Interaktiver Tisch erkennt Benutzer
Mitsubishi will mit dem DiamondTouch-System das gemeinsame Arbeiten an einem PC erleichtern. Die Tischplatte bildet ein großes Touch-Screen-Display, auf dem mehrere Personen gleichzeitig arbeiten können. Das System erkennt dabei selbstständig, wer welche Eingabe getätigt hat.
Wenn mehrere Mitarbeiter gemeinsam zu einer Projektbesprechung zusammentreffen, ist eine gute Sicht auf den Monitor oft nur sehr gedrängt möglich und die Eingabe von Daten überhaupt nur einer Person an Maus und Tastatur vorbehalten.

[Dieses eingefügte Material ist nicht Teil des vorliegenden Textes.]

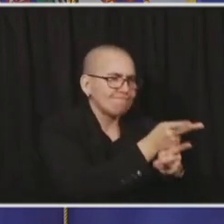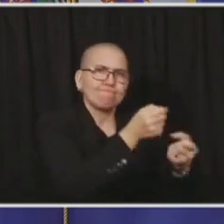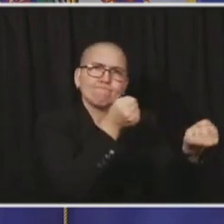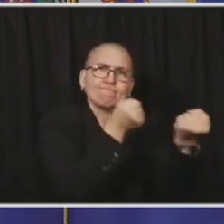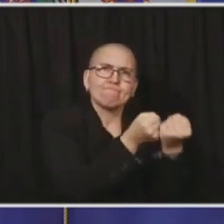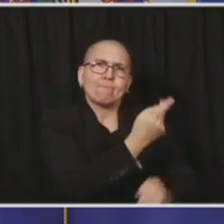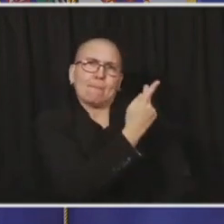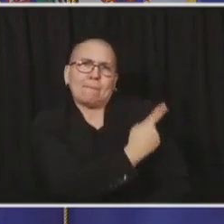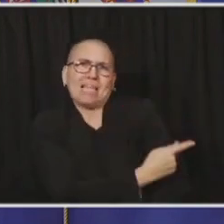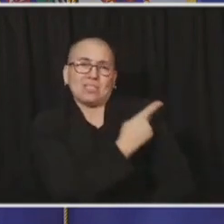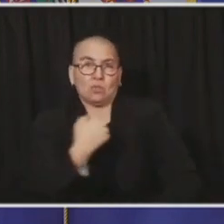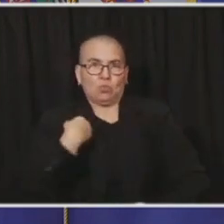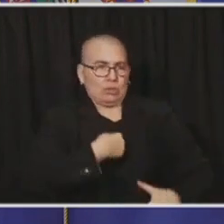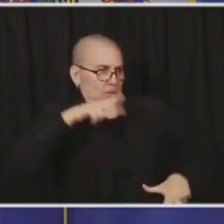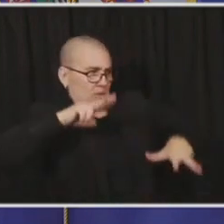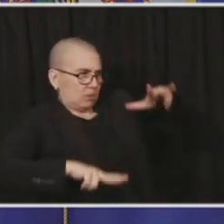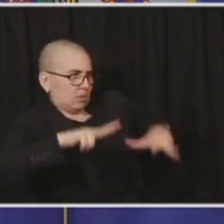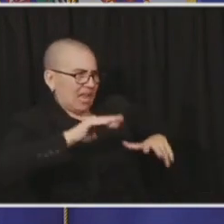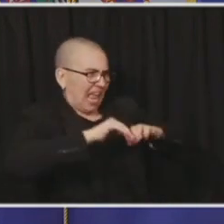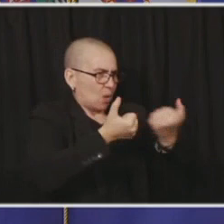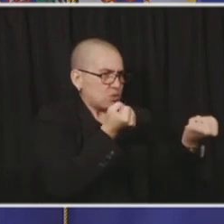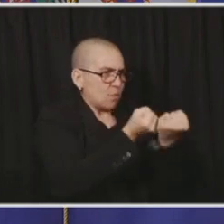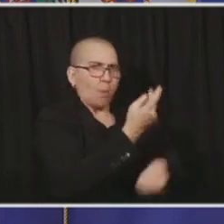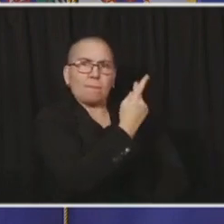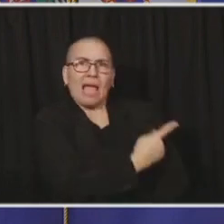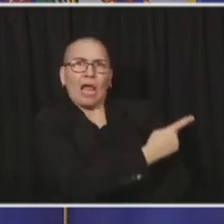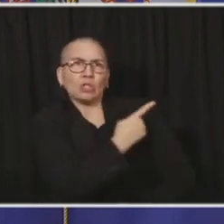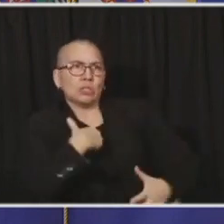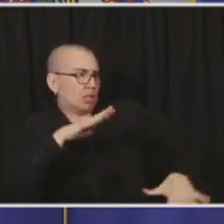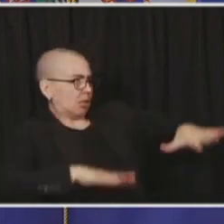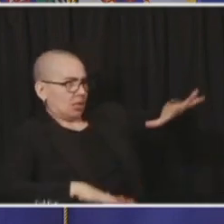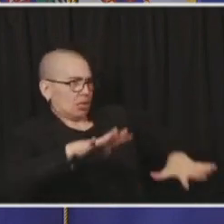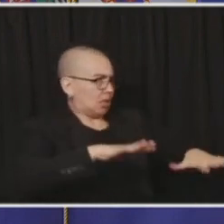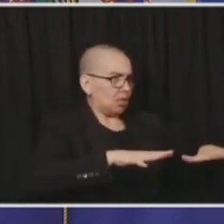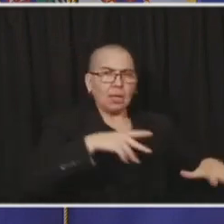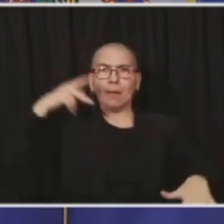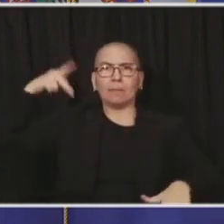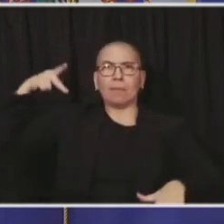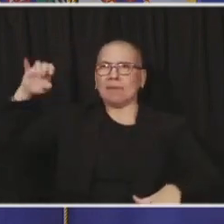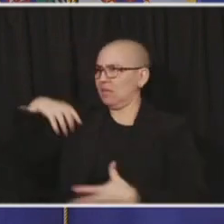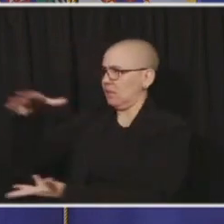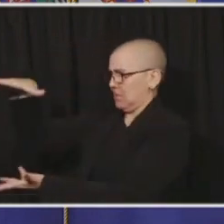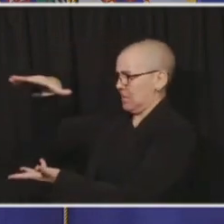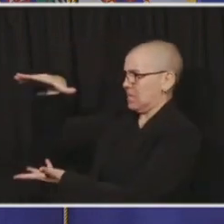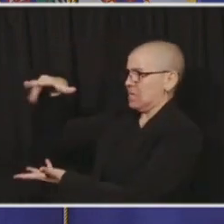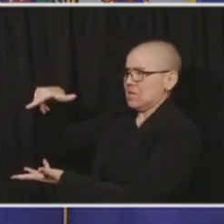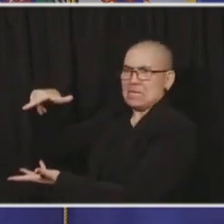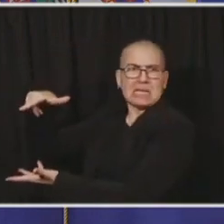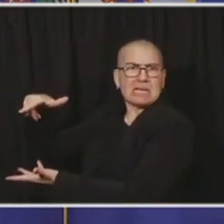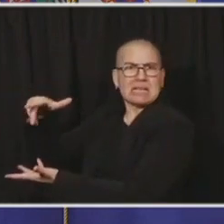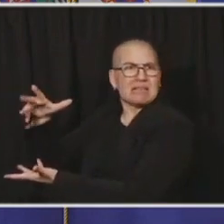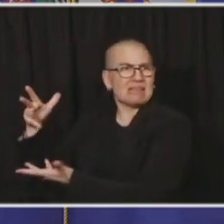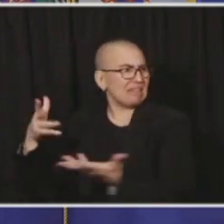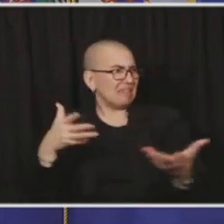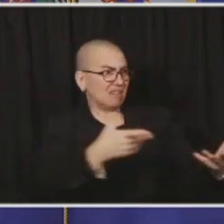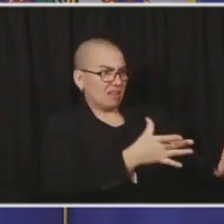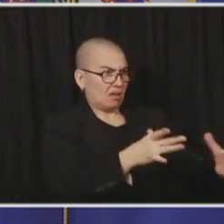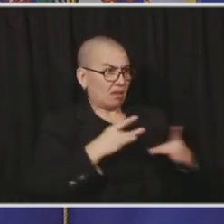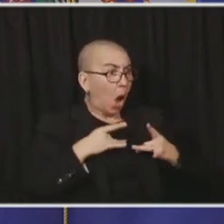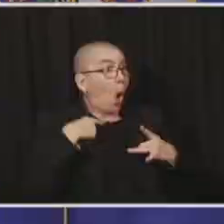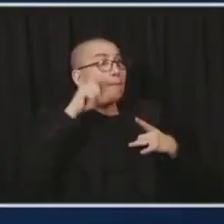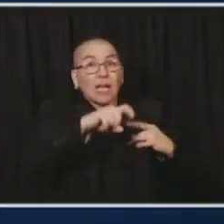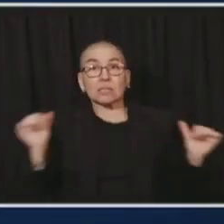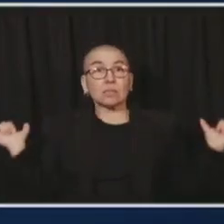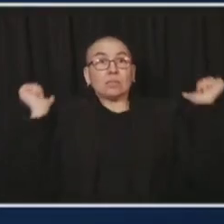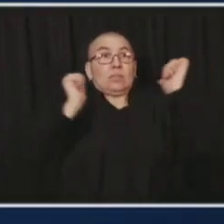no strategic stockpile. We did not know if this was being spread by touching things as much or if it was aerosol or what was happening. So we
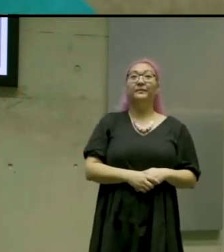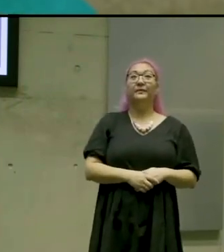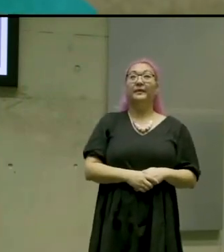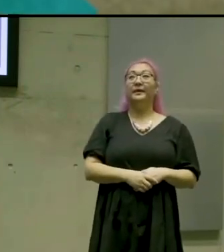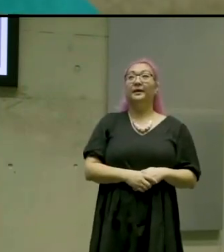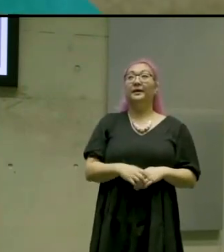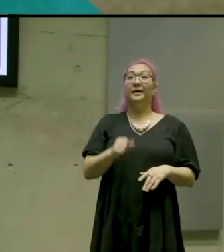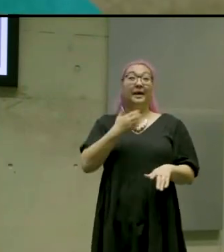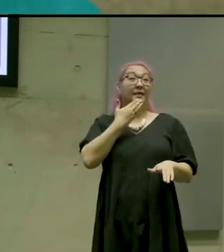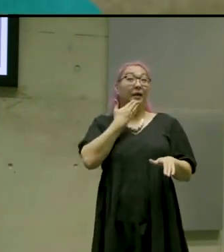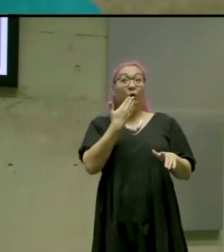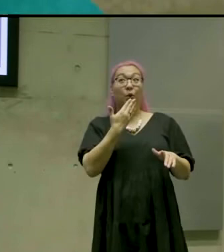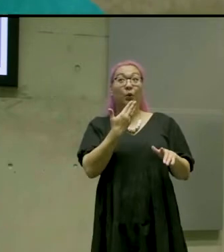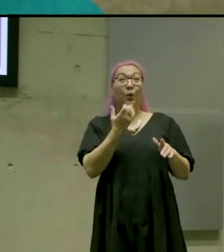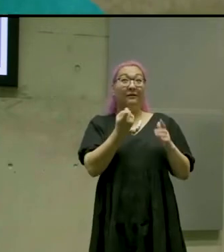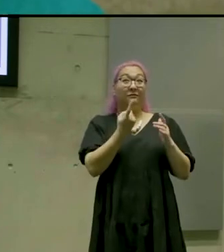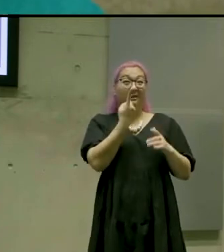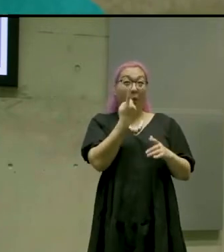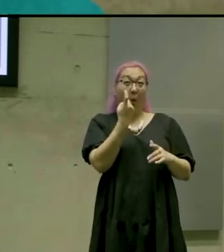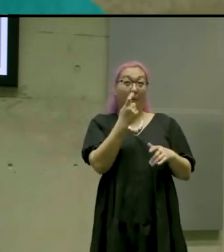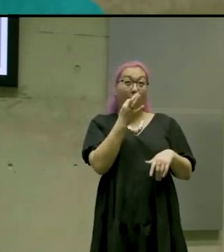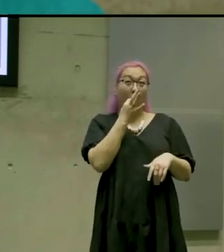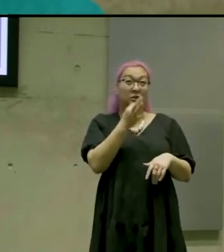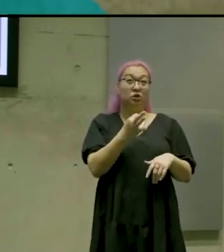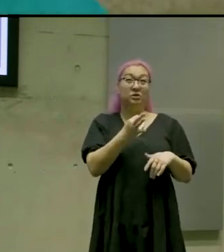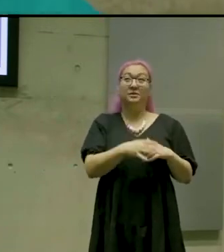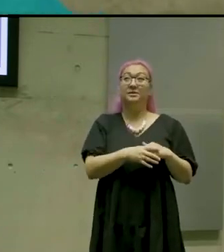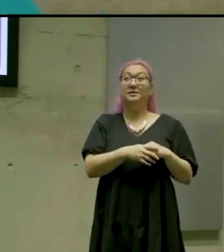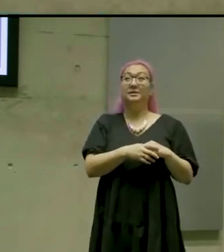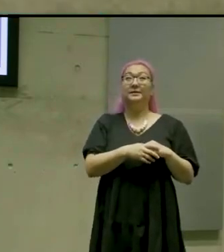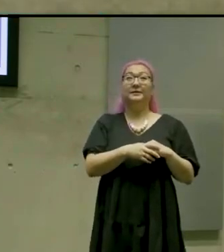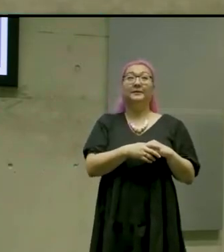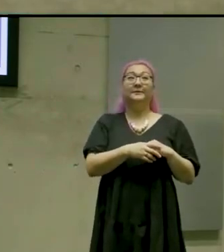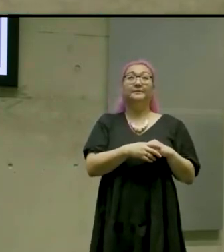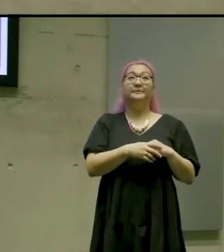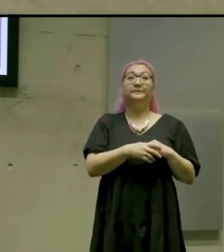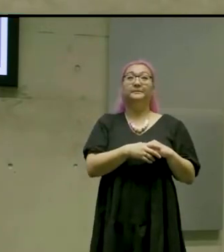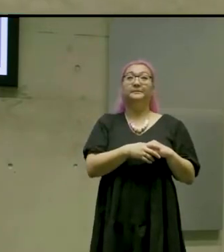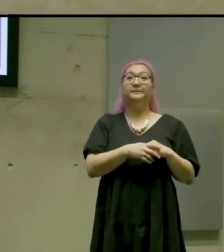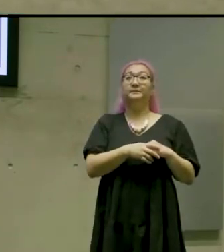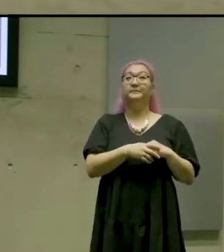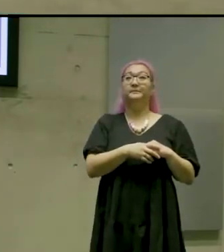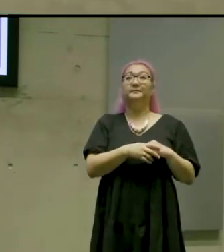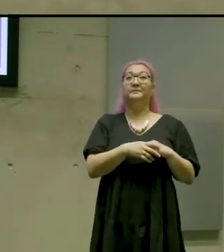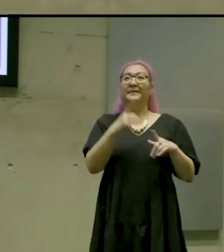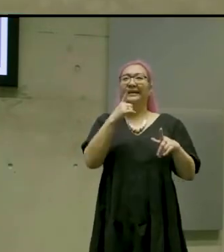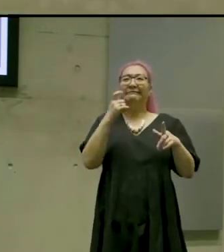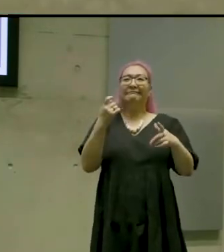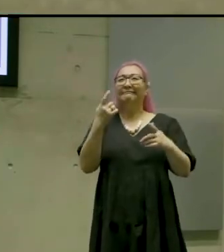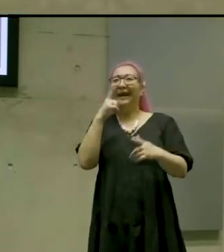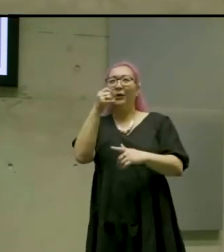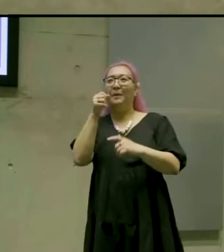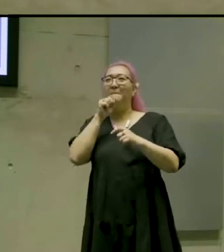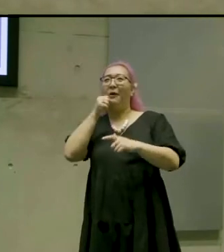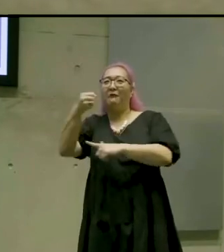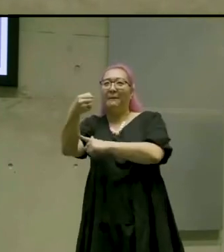Thank you very much. Perhaps we have time for one more. Okay. I don't think I can get there. Can you pass this microphone down the line?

Mit einer Art interaktivem Tisch will der japanische Konzern Mitsubishi Electric derartige Zusammenarbeiten nun erleichtern.
Tisch erkennt, wer am Drücker ist
Das DiamondTouch-System besteht aus einem großen Touch-Screen-Bildschirm, der in die Tischoberfläche eingelassen ist und von mehreren Benutzern gleichzeitig bedient werden kann.
Das System erkennt mittels Elektro-Sensoren, wer welche Eingabe getätigt hat.
Multiple Eingaben möglich
Die Teilnehmer sitzen dazu auf kleinen Sensoren, die elektrische Signale vom Bildschirm durch den Körper des Benutzers individuell erkennen und zuordnen.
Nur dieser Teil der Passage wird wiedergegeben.